Exercise:
Rewrite the lines from the one holding "Le barème des aides selon les revenus" through the one holding "Violet (intermédiaire) et", inclusive, swapping "ménages" for "foyers" and leaving everything else unchanged.

Source data:
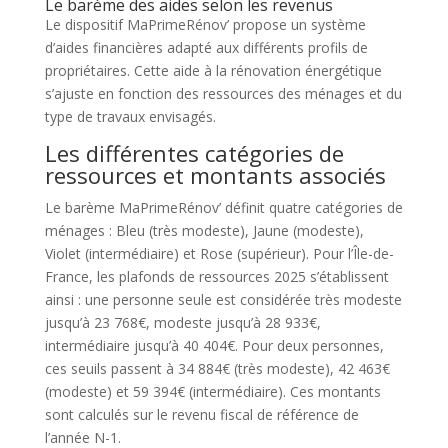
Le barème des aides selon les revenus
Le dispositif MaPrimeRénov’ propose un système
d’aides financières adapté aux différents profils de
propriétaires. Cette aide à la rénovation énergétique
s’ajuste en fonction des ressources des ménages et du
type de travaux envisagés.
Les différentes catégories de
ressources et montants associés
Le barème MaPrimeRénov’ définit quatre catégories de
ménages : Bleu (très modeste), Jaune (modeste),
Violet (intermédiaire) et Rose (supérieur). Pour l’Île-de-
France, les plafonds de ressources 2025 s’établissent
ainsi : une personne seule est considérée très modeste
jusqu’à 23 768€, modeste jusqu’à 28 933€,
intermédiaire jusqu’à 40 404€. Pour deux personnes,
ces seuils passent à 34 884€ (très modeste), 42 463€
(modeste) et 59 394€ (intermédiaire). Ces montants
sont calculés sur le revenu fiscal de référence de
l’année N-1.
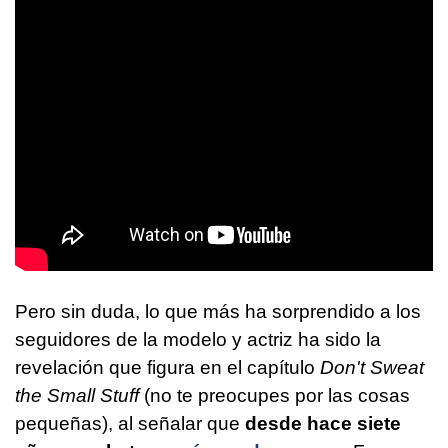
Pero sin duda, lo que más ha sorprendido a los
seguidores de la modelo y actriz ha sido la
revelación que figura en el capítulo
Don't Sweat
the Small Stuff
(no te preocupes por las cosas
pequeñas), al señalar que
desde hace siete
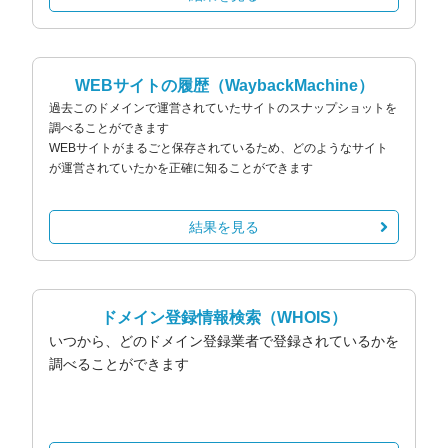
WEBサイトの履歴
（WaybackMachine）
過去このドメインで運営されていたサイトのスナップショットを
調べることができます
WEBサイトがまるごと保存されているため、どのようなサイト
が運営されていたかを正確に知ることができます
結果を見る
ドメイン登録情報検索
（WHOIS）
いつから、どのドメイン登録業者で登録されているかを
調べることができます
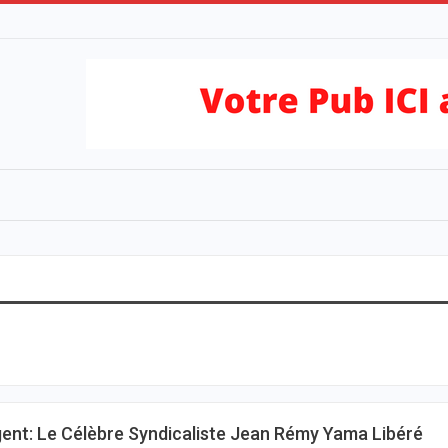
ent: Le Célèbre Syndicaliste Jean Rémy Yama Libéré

* * *

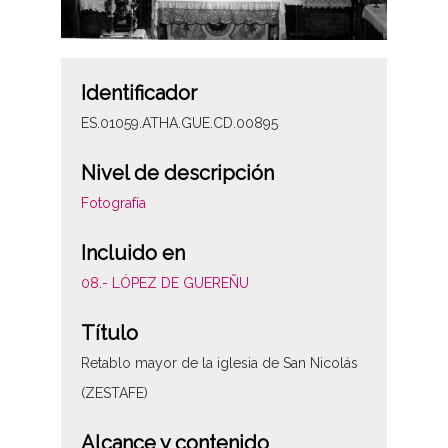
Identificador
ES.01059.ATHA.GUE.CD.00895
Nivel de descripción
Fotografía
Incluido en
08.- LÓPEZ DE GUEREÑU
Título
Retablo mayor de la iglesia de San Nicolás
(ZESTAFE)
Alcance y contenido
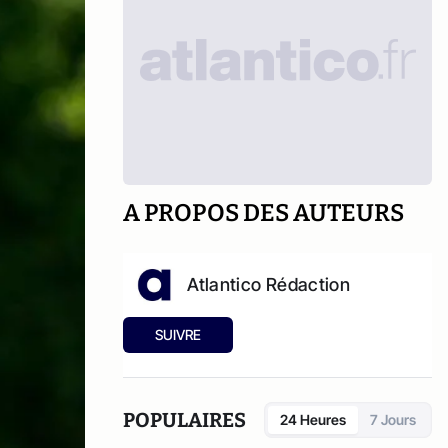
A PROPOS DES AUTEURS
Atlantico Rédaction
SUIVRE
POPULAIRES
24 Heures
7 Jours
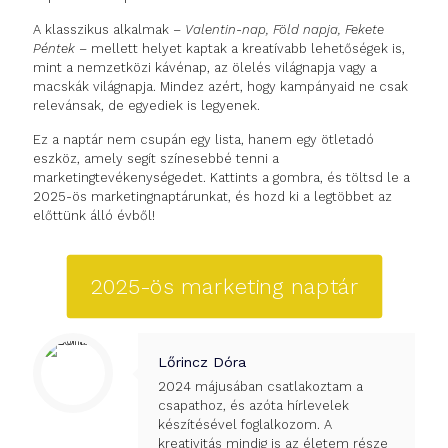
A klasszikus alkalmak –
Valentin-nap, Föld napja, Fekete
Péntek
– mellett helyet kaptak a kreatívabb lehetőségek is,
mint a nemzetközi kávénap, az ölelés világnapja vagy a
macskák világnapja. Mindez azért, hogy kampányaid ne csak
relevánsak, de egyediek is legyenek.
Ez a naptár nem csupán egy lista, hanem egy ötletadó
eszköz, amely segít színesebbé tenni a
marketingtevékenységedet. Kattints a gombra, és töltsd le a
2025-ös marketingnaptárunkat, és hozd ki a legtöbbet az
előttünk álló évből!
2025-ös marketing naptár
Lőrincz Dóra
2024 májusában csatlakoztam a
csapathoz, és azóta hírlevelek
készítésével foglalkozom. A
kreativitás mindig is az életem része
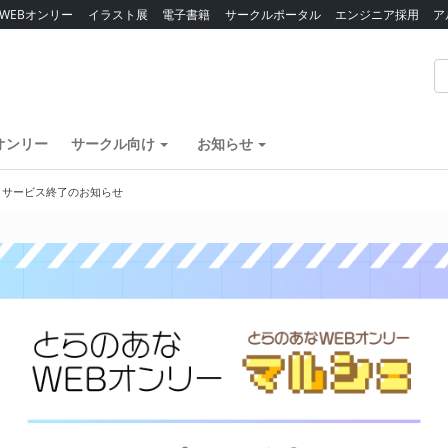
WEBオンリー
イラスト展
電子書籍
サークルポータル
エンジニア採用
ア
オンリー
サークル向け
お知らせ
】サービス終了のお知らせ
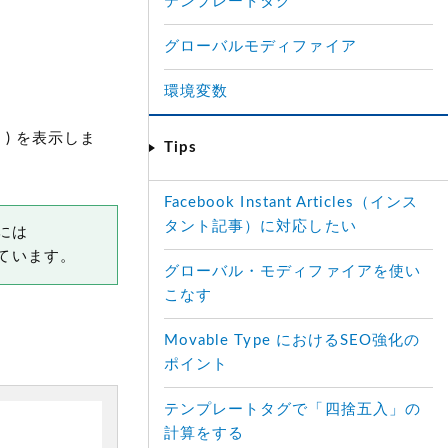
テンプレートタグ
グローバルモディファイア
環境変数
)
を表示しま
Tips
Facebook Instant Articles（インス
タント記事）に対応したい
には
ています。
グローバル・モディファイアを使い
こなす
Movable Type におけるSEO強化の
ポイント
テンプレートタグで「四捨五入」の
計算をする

--

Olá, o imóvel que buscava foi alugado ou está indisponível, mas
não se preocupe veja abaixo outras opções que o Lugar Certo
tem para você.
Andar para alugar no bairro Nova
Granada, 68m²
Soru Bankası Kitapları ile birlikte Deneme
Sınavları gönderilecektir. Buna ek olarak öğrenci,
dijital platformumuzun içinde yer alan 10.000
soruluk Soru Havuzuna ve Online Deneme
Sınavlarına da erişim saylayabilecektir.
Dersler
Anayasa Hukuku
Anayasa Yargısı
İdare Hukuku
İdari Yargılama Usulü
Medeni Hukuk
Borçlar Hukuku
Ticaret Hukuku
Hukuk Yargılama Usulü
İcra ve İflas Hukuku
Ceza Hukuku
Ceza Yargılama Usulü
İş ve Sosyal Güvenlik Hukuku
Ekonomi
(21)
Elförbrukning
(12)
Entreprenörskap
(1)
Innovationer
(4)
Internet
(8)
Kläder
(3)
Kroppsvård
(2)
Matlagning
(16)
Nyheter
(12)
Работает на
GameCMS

Your solution:
Le barème des aides selon les revenus
Le dispositif MaPrimeRénov’ propose un système
d’aides financières adapté aux différents profils de
propriétaires. Cette aide à la rénovation énergétique
s’ajuste en fonction des ressources des foyers et du
type de travaux envisagés.
Les différentes catégories de
ressources et montants associés
Le barème MaPrimeRénov’ définit quatre catégories de
foyers : Bleu (très modeste), Jaune (modeste),
Violet (intermédiaire) et Rose (supérieur). Pour l’Île-de-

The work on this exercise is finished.